> [What you have to do]:
Please report every line in the entries that contains the string "datos".

> [Material shown]:
+ + + +
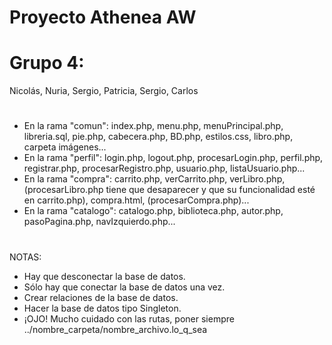 # Proyecto Athenea AW
# Grupo 4:
Nicolás, Nuria, Sergio, Patricia, Sergio, Carlos
#
- En la rama "comun": index.php, menu.php, menuPrincipal.php, libreria.sql, pie.php, cabecera.php, BD.php, estilos.css, libro.php, carpeta imágenes...
- En la rama "perfil": login.php, logout.php, procesarLogin.php, perfil.php, registrar.php, procesarRegistro.php, usuario.php, listaUsuario.php...
- En la rama "compra": carrito.php, verCarrito.php, verLibro.php, (procesarLibro.php tiene que desaparecer y que su funcionalidad esté en carrito.php), compra.html, (procesarCompra.php)...
- En la rama "catalogo": catalogo.php, biblioteca.php, autor.php, pasoPagina.php, navIzquierdo.php...
#
NOTAS:
- Hay que desconectar la base de datos.
- Sólo hay que conectar la base de datos una vez.
- Crear relaciones de la base de datos.
- Hacer la base de datos tipo Singleton.
- ¡OJO! Mucho cuidado con las rutas, poner siempre ../nombre_carpeta/nombre_archivo.lo_q_sea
+ + + +
> [Exercise answer]:
- Hay que desconectar la base de datos.
- Sólo hay que conectar la base de datos una vez.
- Crear relaciones de la base de datos.
- Hacer la base de datos tipo Singleton.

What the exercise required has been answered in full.